The prime minister summoned Sartaj Aziz, the then minister of finance and instructed him to do the needful.

Henceforth Protection of Economic Reforms Act was passed by the Senate in July 1992, with following salient points:

PERA July 1992

4. Freedom to bring, hold, sell and take out foreign exchange:

All citizens of Pakistan resident in Pakistan or outside Pakistan and all other persons shall be entitled and free to bring, hold, sell, transfer and take out foreign exchange within or out of Pakistan in any form and shall not be required to make a foreign currency declaration at any stage nor shall anyone be questioned in regard to the same.
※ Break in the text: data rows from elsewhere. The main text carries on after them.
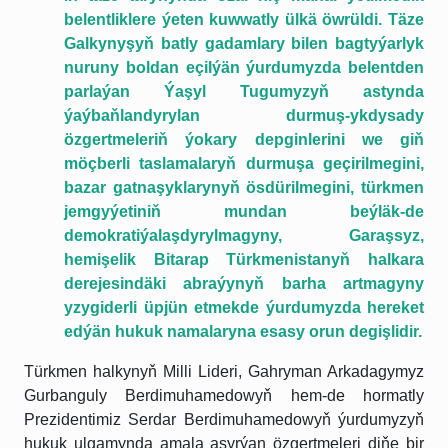
belentliklere ýeten kuwwatly ülkä öwrüldi. Täze
Galkynyşyň batly gadamlary bilen bagtyýarlyk
nuruny boldan eçilýän ýurdumyzda belentden
parlaýan Ýaşyl Tugumyzyň astynda
ýaýbaňlandyrylan durmuş-ykdysady
özgertmeleriň ýokary depginlerini we giň
möçberli taslamalaryň durmuşa geçirilmegini,
bazar gatnaşyklarynyň ösdürilmegini, türkmen
jemgyýetiniň mundan beýläk-de
demokratiýalaşdyrylmagyny, Garaşsyz,
hemişelik Bitarap Türkmenistanyň halkara
derejesindäki abraýynyň barha artmagyny
yzygiderli üpjün etmekde ýurdumyzda hereket
edýän hukuk namalaryna esasy orun degişlidir.
Türkmen halkynyň Milli Lideri, Gahryman Arkadagymyz
Gurbanguly Berdimuhamedowyň hem-de hormatly
Prezidentimiz Serdar Berdimuhamedowyň ýurdumyzyň
hukuk ulgamynda amala aşyrýan özgertmeleri diňe bir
5. Immunities to foreign currency accounts:

All citizens of Pakistan resident in Pakistan or outside Pakistan who hold such accounts shall continue to enjoy immunity against any inquiry from the income tax department or any other taxation authority as to the source of financing of the foreign currency accounts.

The balance in the foreign currency accounts and income therefrom shall continue to remain exempted from the levy of wealth tax and income tax and compulsory deduction of zakat at source.

The banks shall maintain complete secrecy in respect of transactions in the foreign currency accounts.

The state bank of Pakistan or other banks shall not impose any restrictions on deposits in and withdrawals from the foreign currency accounts and restrictions if any shall stand withdrawn forthwith.

Thereafter, some $32 million were transferred into various fictitious foreign currency accounts, all opened and operated by Dar. The No 17 Avenfield House at 118 Park Lane was a mere £850,000 bargain, acquired through Nescol in June 1993, as it was kept in poor shape by its previous owner.

Mian Sharif had directed his grandson Hussain Nawaz who was then studying in London, to acquire four flats in the same building for his four off-springs. Hussain obediently carried out the instructions and by July 1996 had acquired No 16, No 16A and 17 A.

Now where does corruption comes in? All was legally done under the umbrella of the law passed by the Senate of Pakistan. The only corruption or criminality appears to have been done by Dar by opening and operating fake foreign currency accounts.

But morally speaking, its a different story altogether.